Thursday morning, Houston, Texas
Summer

“What's wrong with the flare?” Lynn Dayton, executive vice president for TriCoast Energy's US oil refining operations, pointed to one of the giant, sentry-like structures visible through the refinery's conference room window. The yellow flame should have been soaring at least fifteen feet above its 120-foot stack. The three executives meeting with Lynn turned to look a quarter mile away at the feeble smear of orange and smoke.


Lynn's job had traditionally been held by men, a tradition hard to change. Khakis she'd thrown on at four thirty this morning for the flight to Houston hinted at her long runner's legs. “Is a unit down?”

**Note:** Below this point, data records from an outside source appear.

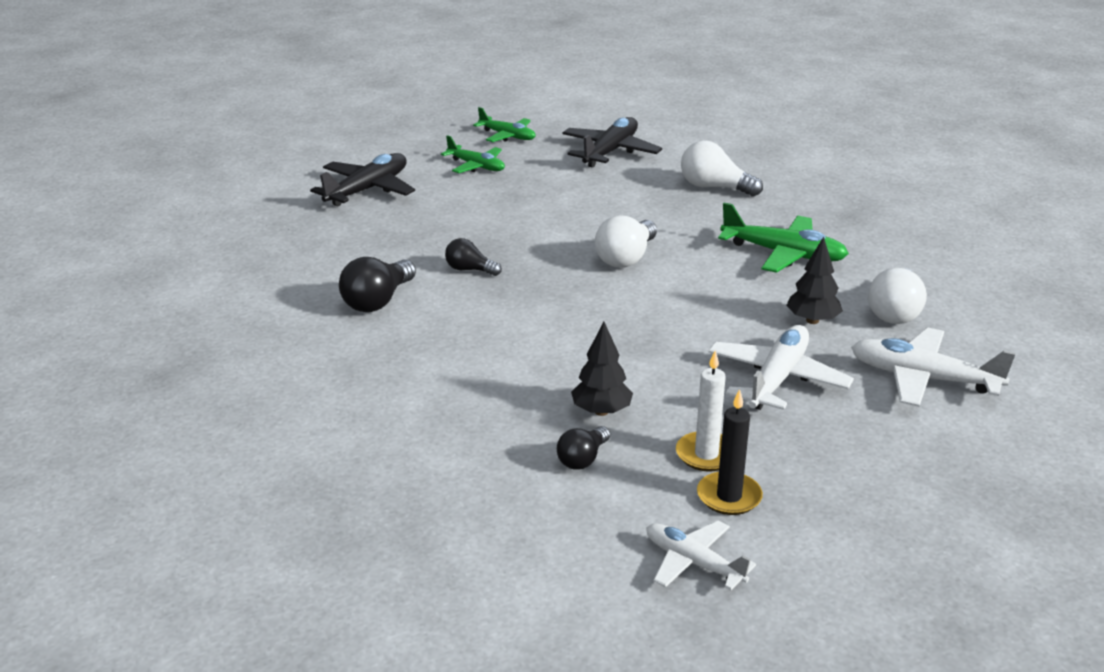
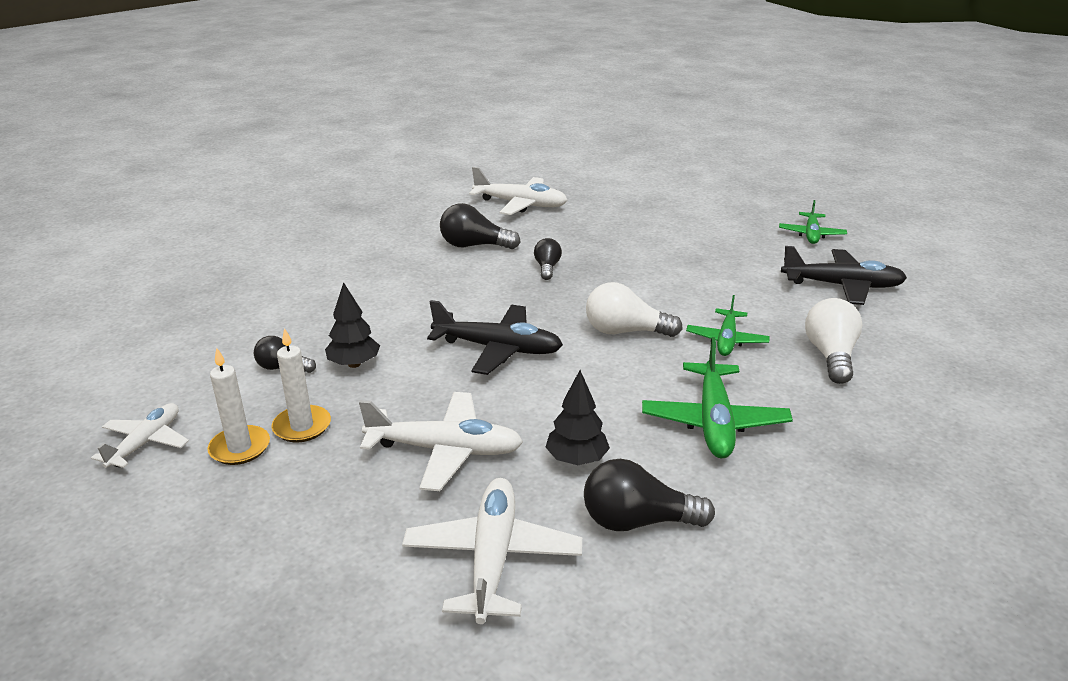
camera: 70 degrees right, 0 degrees up
(292, 254) = (521, 204): none -> white plane
(368, 190) = (644, 205): black plane -> black plane (498, 349)
(476, 166) = (733, 234): green plane -> green plane (726, 340)
(729, 496) = (240, 448): black candle -> white candle
(895, 312) = (637, 521): white light bulb -> black light bulb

“I'll check.” Reese Spencer's short, white hair seemed to bristle to attention. He hurried out of the conference room with his cell phone. She'd hired Reese, ex-navy pilot and long-time friend, to run this refinery she had convinced TriCoast's board to buy just before it hit bankruptcy court. She'd promised the board she would make it profitable by refitting the refinery to produce more gasoline at lower cost.


Four weeks left. A blink of an eye compared to the time required to find the perfect piping changes that would increase efficiency, make the calculations, bid it out, get the welders on site to install it, and restart the unit, hoping the whole time the fix worked and you didn't have a fire on start-up. A nanosecond when it took weeks to find additional crude oil supply, unload tankers, run the crude, pipeline the resulting gasoline to wholesalers, and get paid. And you're the only one in this room who cares if you don't meet the deadline because you're the only one who'll be toast.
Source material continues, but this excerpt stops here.